Athlete Journal: Peter Egyed, Entry 1 – 2/21/12

Want to know how Peter Egyed, veteran of four CrossFit Games, is training for this year’s CrossFit Games Season? Check every Tuesday at 3pm Pacific for his latest Athlete Journal entry.


I am proud to introduce our brand new feature – The Athlete Journals. To start off we are featuring CrossFit athletes as they train and compete throughout the CrossFit Games season. Look for journals weekly from these amazing athletes as they share their training, nutrition, recovery, and mental preparation for these intense workouts and competitions. The CrossFit Games Open begins this week!

Journals will be posted at 3pm Pacific:

Mondays – Ingrid Kantola of CrossFit Central

Tuesdays – Peter Egyed of CrossFit Fury

Wednesdays – Michael Winchester of CrossFit Central

Peter Egyed – Athlete Journal 2/21/12

(Read Peter’s Bio here – he is a veteran of FOUR CrossFit Games!)

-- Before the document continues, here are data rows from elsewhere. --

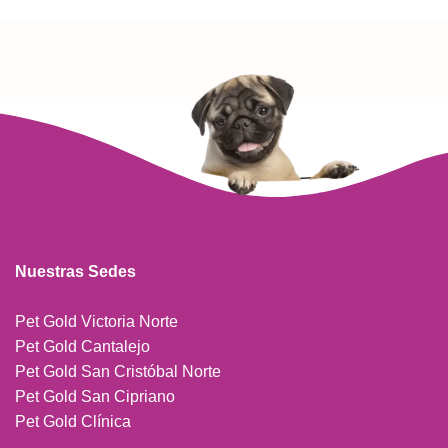
Nuestras Sedes
Pet Gold Victoria Norte
Pet Gold Cantalejo
Pet Gold San Cristóbal Norte
Pet Gold San Cipriano
Pet Gold Clínica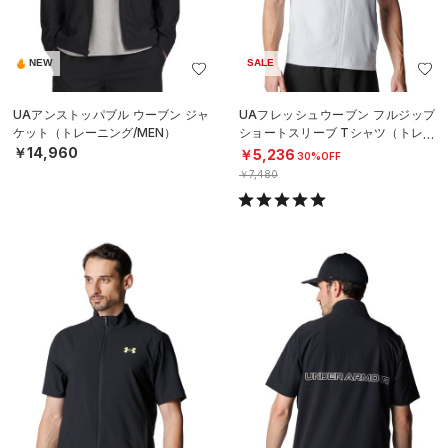
NEW
SALE
UAアンストッパブル ウーブン ジャ
UAフレッシュウーブン フルジップ
ケット（トレーニング/MEN）
ショートスリーブ Tシャツ（トレー
ニング/MEN）
￥14,960
￥5,236
30%OFF
￥7,480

Year Six? – An Intro to My Games History

A lot has changed since that dusty weekend in Aromas, CA nearly six years ago, most of which has been with myself. At the time I was in college, studying physics with no idea what the future held. In 2006, I ran my first marathon and was disappointed with my level of fitness so I went to my Physiology professor for help. I asked him if he could suggest a broad fitness program and he immediately suggested CrossFit. Now, six years later and training for title of fittest in the world while running a thriving business, I am a new person.

In 2008, I decided to take CrossFit on full-time and train to be a top level athlete. I trained in the corner of a commercial gym, practicing pull ups and muscle ups on a squat rack. My Olympic lifting routine was centered around a pair of 25-pound bumper plates and I was repeatedly told not to let the bar drop. After my 23rd finish at the 2008 Games and the brutal 30 squat clean and jerk workout, I knew something had to change.

So in 2009 three friends and I opened CrossFit Fury with intentions of creating a training facility that would consistently produce Games level athletes and hopefully cover expenses at the same time. Over the past three years, we have far exceeded our originally goals and have developed programs to support our 300 plus membership base, doubled our facility size, and have kept individuals and a team representing Fury at the Games the past five years.

Each year my focus has been to refine our training and never feel comfortable with mediocrity. If we have a weakness, we should hone in on it and fine-tune it until we have mastered it. Focusing on our weaknesses has been the backbone of our programming and now, more than ever, anything is fair game at the Home Depot Center. Whatever you fear most is what should be the center of your training. Remember Coach Greg Glassman’s second model of fitness – The Hopper Model: what you would least like to see come up is what you should train the most. Something I may have lost track of training for the 2011 Games.

After my fifth place finish at the 2011 Southwest Regionals, I had a choice to make: continue on with my team who earned a ticket to the Games or sit back and watch from the stands. After much thought I decided to take the latter and let six new hardworking individuals have the experience of being on the big screen. It was the right choice.

Now, six months until the Games and with my body and mind healed, my training has resumed full force. This year I have surrounded myself with new top competitors to keep me on my toes and a physical therapist to keep me moving right. Refinement and mastering my weaknesses are my focus more than ever, so I am zoning in on my gymnastics skills and Olympic lifting specifically. Entering the 2012 Games season, in one of the most stacked regions in the world, there is no room for error and absolutely no room for weakness.

I look forward to the next six months and I promise, one way or another, Fury will be at the 2012 Games.